Keywords: CT colonography, computer-aided detection, Observer performance, colonic polyps

Introduction

Computer-aided detection (CAD) for CT colonography (CTC) is a relatively new technology, having been introduced in the late 1990’s. CAD has developed rapidly and early clinical trials of CAD are beginning to appear in the literature. This chapter presents a brief overview of the current clinical status of CT colonography CAD. The chapter concludes with a description of some advanced computerized display technologies that also assist CTC readings and may play an important role in improving the diagnostic efficacy of CTC.

Rationale for Computer-Aided Detection

It has been shown that perceptual error reduces the sensitivity of CT colonography by 14% for polyps 1 cm in size or larger1. Given the multitude of images in a CTC study, the causes of perceptual error are not mysterious. Depending upon the reconstruction interval, there can be 1,200 images or more to interpret. For example, images in the prone and supine positions must be interpreted. Some investigators examine the colon antegrade and retrograde and in lung and soft tissue windows. Three-dimensional virtual endoscopic views may also be needed for problem solving. Average interpretation times ranging from 15 – 25 minutes per study have been reported in the literature 2, 3.

Interpretive errors can lead to substantial reductions in polyp detection sensitivity4. Polyps can be missed if they are located between or behind haustral folds, in areas of poor bowel preparation or inadequate distention or due to inconspicuousness due to flat shape.

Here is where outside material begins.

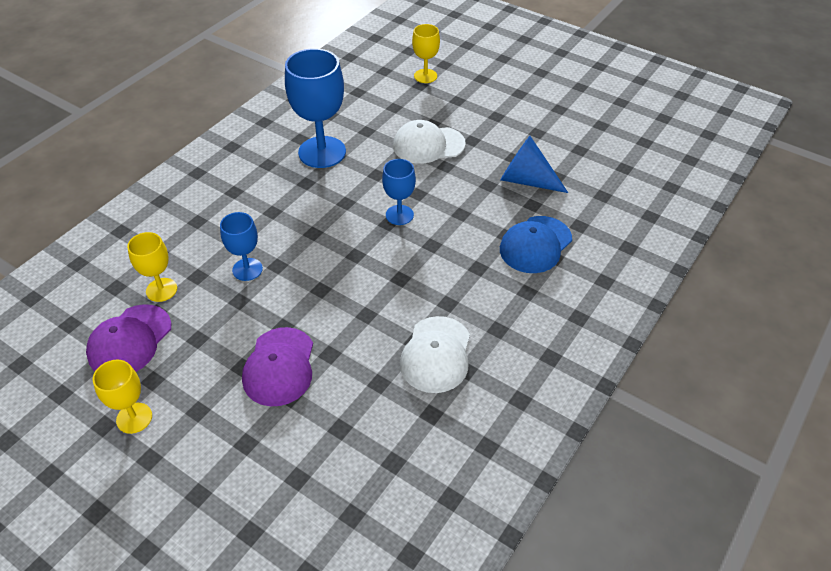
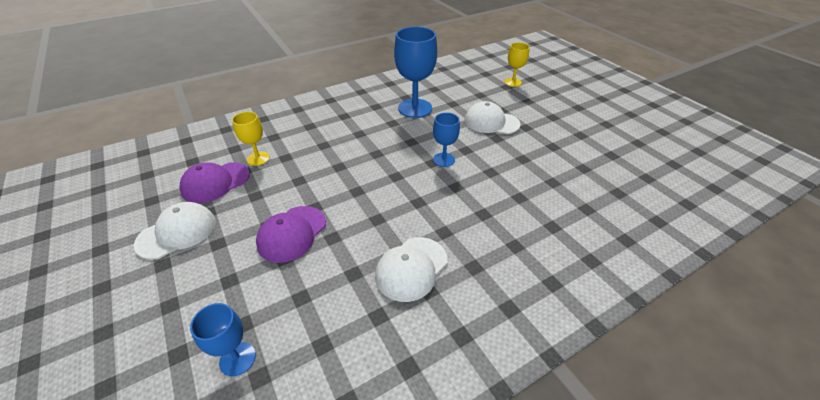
camera: 25 degrees right, 5 degrees down
(134, 418) = (177, 232): yellow goblet -> white cap
(247, 269) = (318, 163): blue goblet -> blue goblet (237, 359)
(526, 180) = (556, 164): blue cone -> none
(535, 245) = (540, 212): blue cap -> none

Factors affecting the ability to perceive abnormalities on large 2-D CT data sets and three-dimensional endoluminal fly-through images require further study5.

Effect of reader fatigue

There is as yet little or no information about the effect of reader fatigue on the diagnostic efficacy of CTC interpretation. Anecdotally, radiologists report an upper limit on the number of CTC cases they can interpret per day, typically less than 10. Because interpretation of the CTC data is complex and requires manipulation of different types of images and sustained concentration, it is likely that fatigue will be an issue. Also, without addressing the lengthy interpretive process, it is unlikely that costs for CT colonography can be substantially reduced. It is therefore likely that CAD implementations that reduce fatigue will be beneficial both for improving accuracy and reducing costs. While some benefits of CAD in improving radiologist performance have been proven, it has not yet been shown that these benefits accrue because of a reduction in fatigue. However, fatigue and perceptual errors are closely intertwined. More research will be needed in this area.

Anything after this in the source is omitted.